Training

bb1merged.jpgAny routine you find, whether it be online, given to you by a friend or trainer, or one you came up with yourself, will never be exactly what your body needs. Your awareness of what your body is doing is going to be the most important, and only way to get the absolute most from your training session (I discuss this further in Watch Yourself! ). Your body responds differently to the same stimulus every day, as it is constantly adapting to what you make it do. For example, doing the same exercises two sessions in a row might not be what enables your body to grow the most. Even the amount of reps can change from day to day, so if you stick to a structured routine, you are not getting the most out of your workout. Feeling the muscles contract from beginning to end, and noting how each rep makes you feel is the key to maximizing your training efforts. You don’t always stop at 8, 10, 12, or 15 reps. Some sets might have you doing a set of 8 reps before the muscle can no longer contract, whereas the next set may have you move the same weight 15 times before the muscle is properly set up to grow. One day you may do 2 sets of an exercise and feel like your muscles have been obliterated, whereas another day you may end up doing 6 sets before you feel the exercise has been worthwhile.

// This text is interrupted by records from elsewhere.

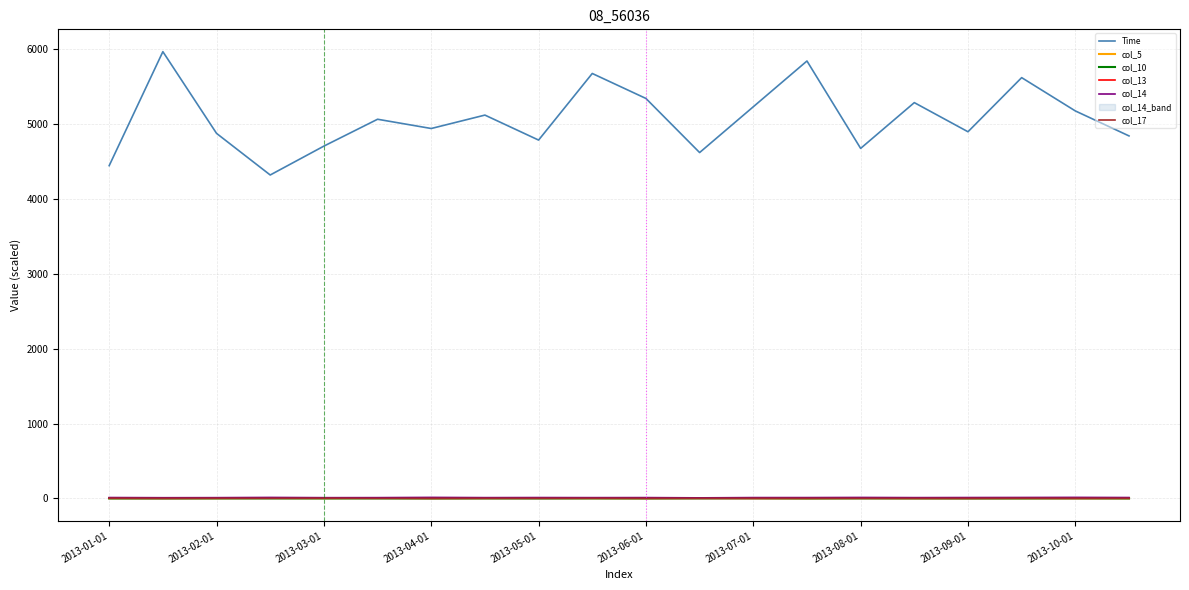

The value of Time at 2013-07-01 is 5228.0. True or false?

True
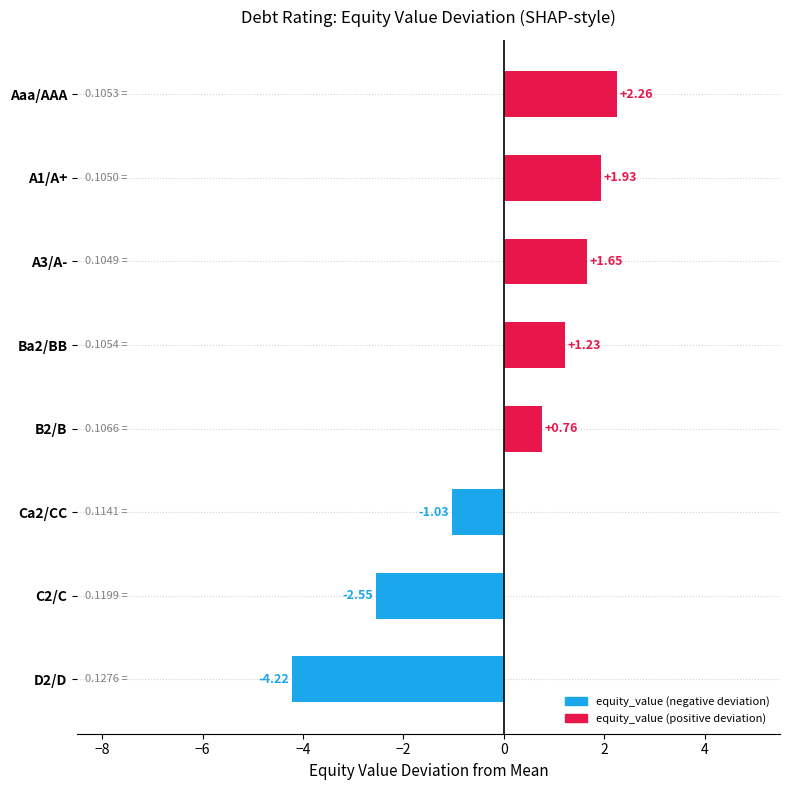

Rank the categories by value from highest to lowest.

Aaa/AAA, A1/A+, A3/A-, Ba2/BB, B2/B, Ca2/CC, C2/C, D2/D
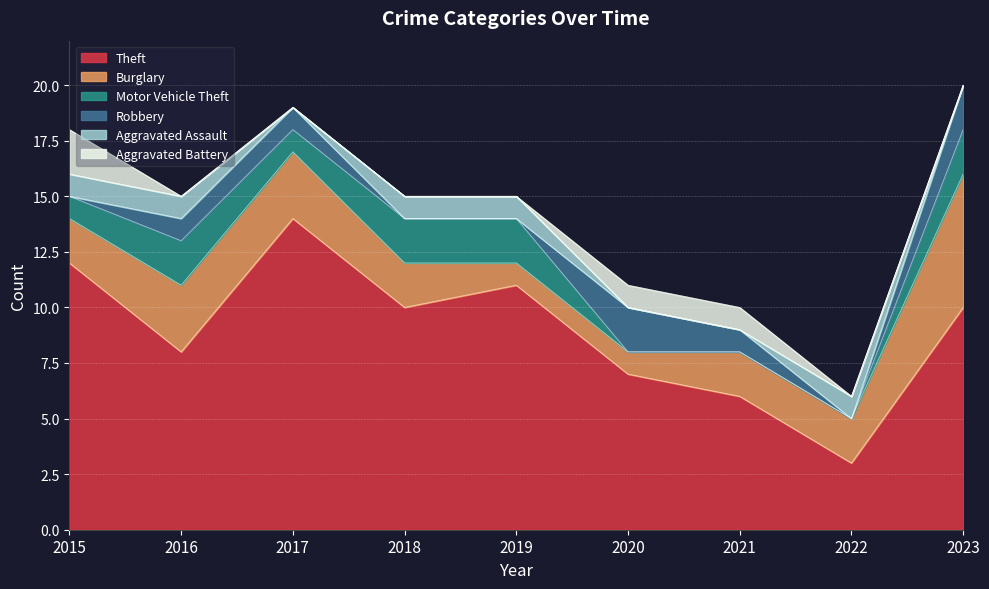

Reading left to right, list all the values displayed in this chart.

Theft: 2015=12	2016=8	2017=14	2018=10	2019=11	2020=7	2021=6	2022=3	2023=10
Burglary: 2015=2	2016=3	2017=3	2018=2	2019=1	2020=1	2021=2	2022=2	2023=6
Motor Vehicle Theft: 2015=1	2016=2	2017=1	2018=2	2019=2	2020=0	2021=0	2022=0	2023=2
Robbery: 2015=0	2016=1	2017=1	2018=0	2019=0	2020=2	2021=1	2022=0	2023=2
Aggravated Assault: 2015=1	2016=1	2017=0	2018=1	2019=1	2020=0	2021=0	2022=1	2023=0
Aggravated Battery: 2015=2	2016=0	2017=0	2018=0	2019=0	2020=1	2021=1	2022=0	2023=0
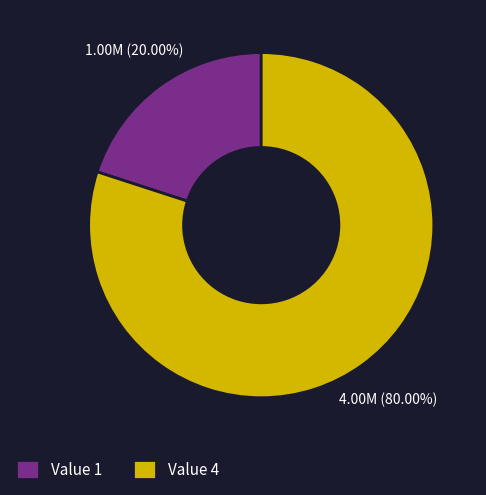

Is there any slice that represents more than half of the pie?

Yes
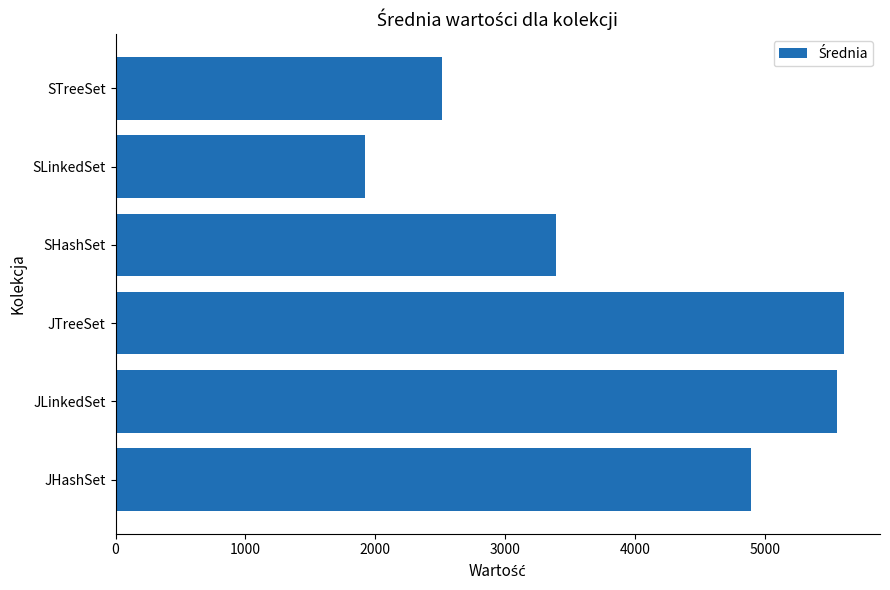

What is the average value?

3981.0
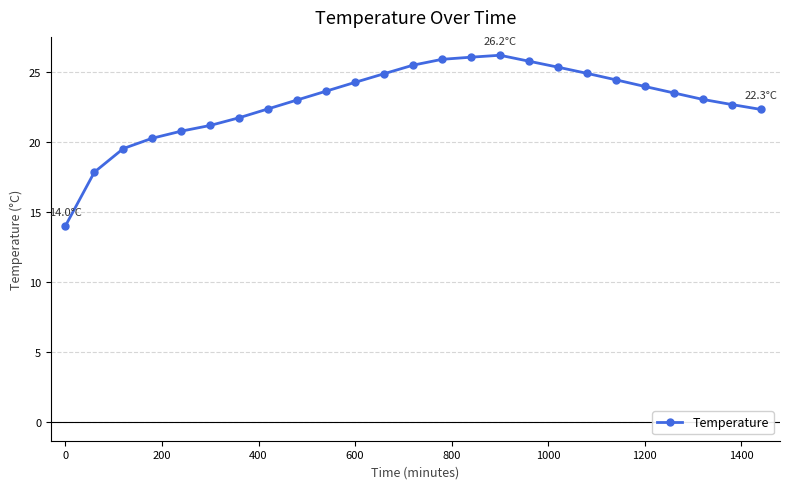

What is the minimum value shown in the chart?

14.0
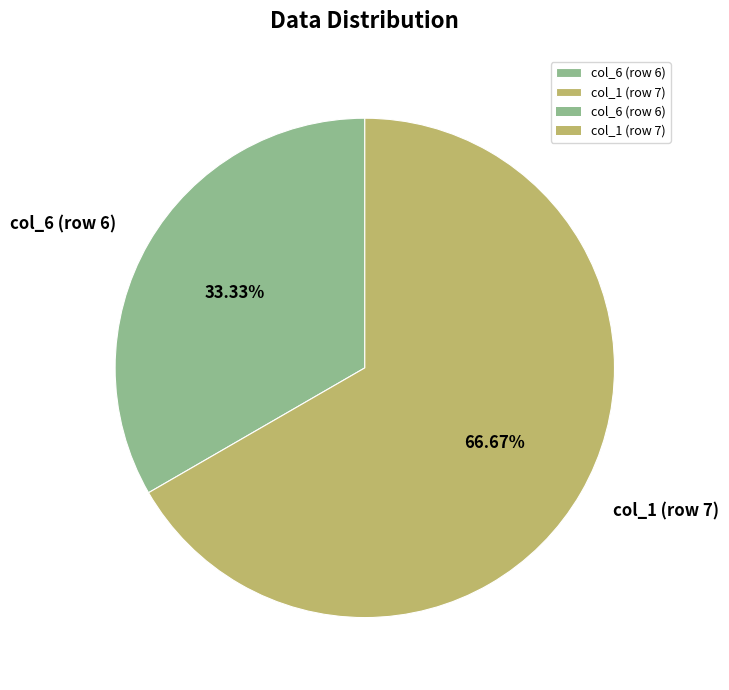

Rank the categories by value from highest to lowest.

col_1 (row 7), col_6 (row 6)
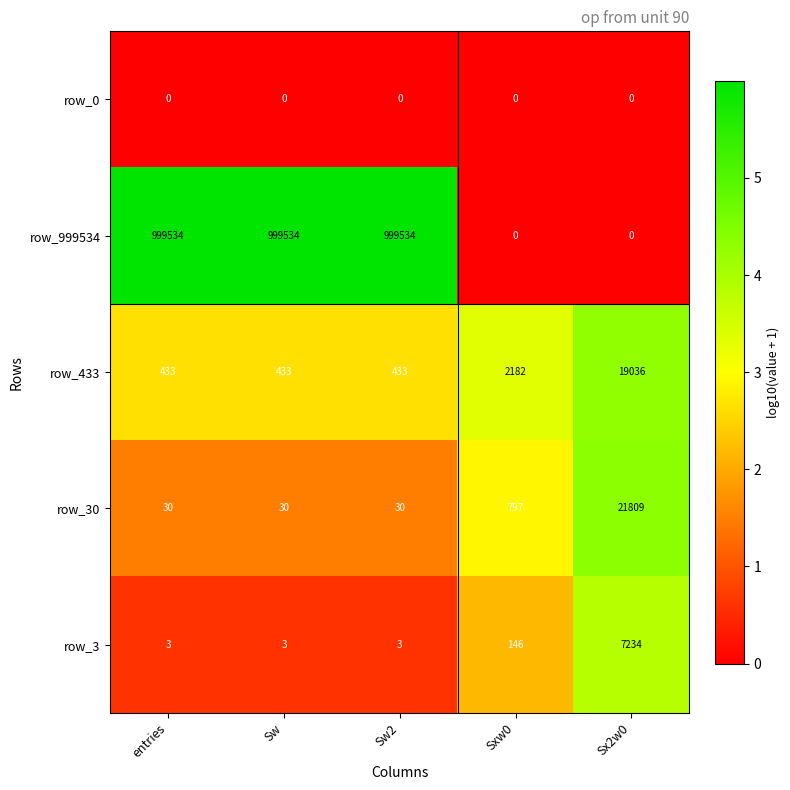

Which series has the widest spread of values?

row_999534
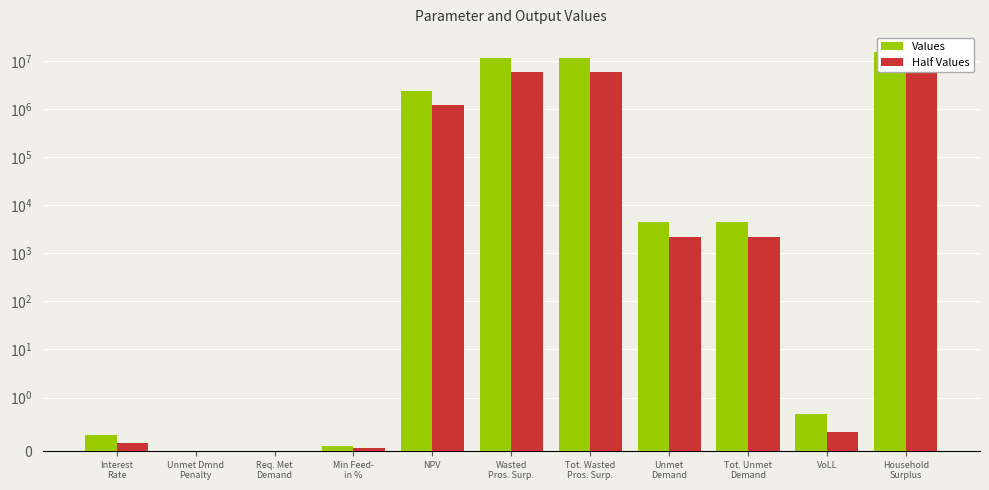

Reading right to left, what are all the values shown in this chart?

Values: 15561399.2	0.7	4444.7	4444.7	11881280.0	11881280.0	2403016.0	0.1	0.0	0.0	0.3
Half Values: 7780699.6	0.3	2222.3	2222.3	5940640.0	5940640.0	1201508.0	0.1	0.0	0.0	0.1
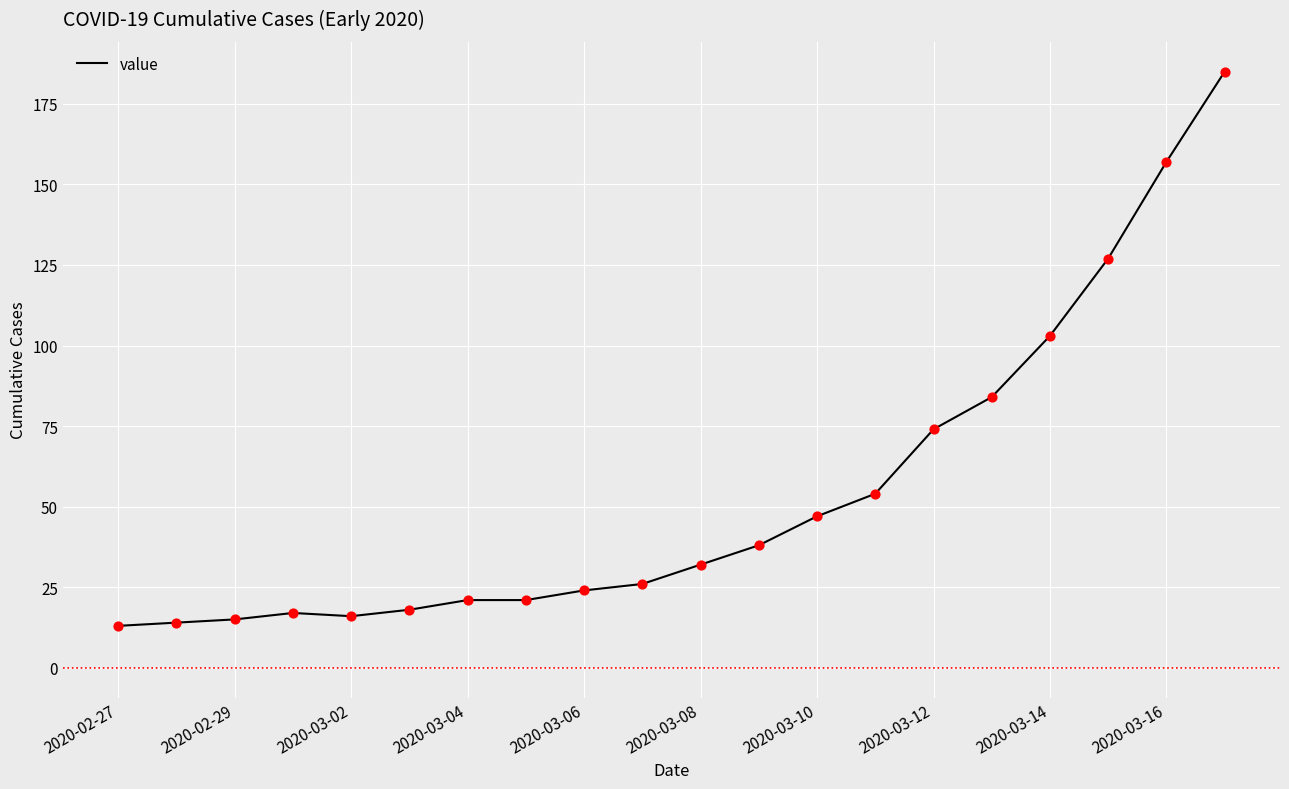

What is the difference between the maximum and minimum values?

172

Do what your body says, and then write that down. Do not take what has already been written down, and make your body do that. What you have done has lead to where you are, to the structured schedule (I speak of this in more depth in Habits are Easy). Where you are is merely a result, and not an end. Any routine or guideline given to you should be adapted to what your body wants, do not adapt your body to the guidelines. Do not ever think about the next rep, do not ever worry about the next set. This means that while you are performing a rep, you are not counting, you are not thinking about any event in the future (your next rep, your next meal, how much weight you will left next) or anything in the past (how many reps you’ve done, what weight you used last time, what’s on your grocery list). Your presence must be in the present moment, NOW. Listen and be guided by your body, it knows what it needs better than your mind ever will. Focus your entire awareness on the movement of your body, how the muscles are contracting and relaxing, what your body might be doing to compensate, what the contraction feels like. Any thoughts you have while you are performing the exercise is deterring you from optimal gains. Immerse yourself in your work. You can not know when to stop if you are not listening to the muscles doing the work.

When I am informed on how to perform an exercise, whether it be an article online, or someone else telling me how, it is usually an end result, or what the lift should look like, rather than how to perform it. For example, a common phrase to explain how to bench press, is “push the weight up using your chest.” Although the statement is accurate, it does not explain the mechanics of how the motion is started and how one is supposed to push with their chest. Someone who reads this might be inclined to go try this out next time they lift, as a means to develop their pectorals. Usually, they will end up pushing the weight up (usually in a straight line) away from their chest, using their arms and shoulders as well. This progression tends to continue for a while, until they realize that their shoulders are growing more than their chest, or they feel pain or soreness after a chest workout, elsewhere than just in their chest. The beginning lifter, or the lifter seeking to isolate his pectorals to properly perform a bodybuilding bench press movement, must know to begin the contraction by contracting the pecs, rather than pushing the weight up. A pushing motion with the chest, shoulders and triceps will move the weight up, and so will a motion beginning and ending only with the contraction of the pectorals. However, only the latter will develop the chest maximally, and use the equipment appropriately for muscle gains.

Another example would be for a rowing motion targeting the lats; just pull the weight with your lats. It is that simple, there is no need to add anything to that phrase. You contract the lats first, and the arms just hold the bar while the scapulae move closer to each other, thus pulling the bar to your chest. It begins with the lats, and ends with the lats, both the concentric and eccentric portions only involve contraction of the lats.